(Data records)
------------------------------
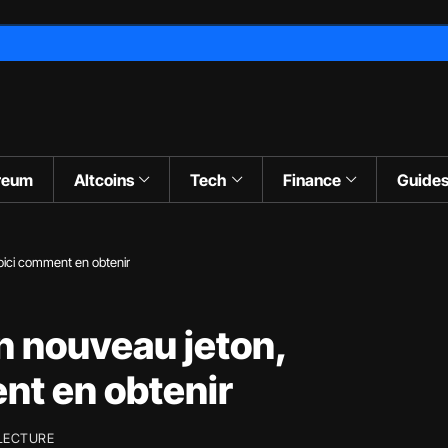
reum
Altcoins
Tech
Finance
Guide
voici comment en obtenir
un nouveau jeton,
nt en obtenir
 LECTURE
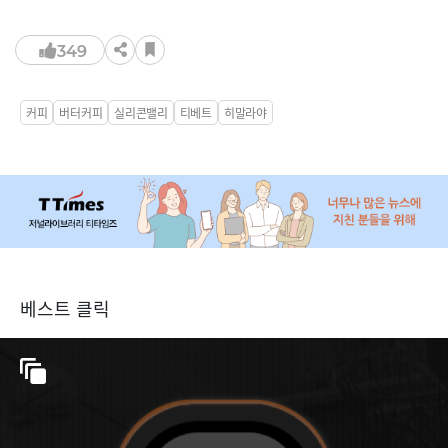
349
커피
버터커피
실리콘밸리
티베트
히말라야
베스트 클릭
------------------------------
Without the pictures, set down every entry exactly.

Exercise result:
reum
Altcoins
Tech
Finance
Guide
voici comment en obtenir
un nouveau jeton,
nt en obtenir
 LECTURE
349
커피
버터커피
실리콘밸리
티베트
히말라야
베스트 클릭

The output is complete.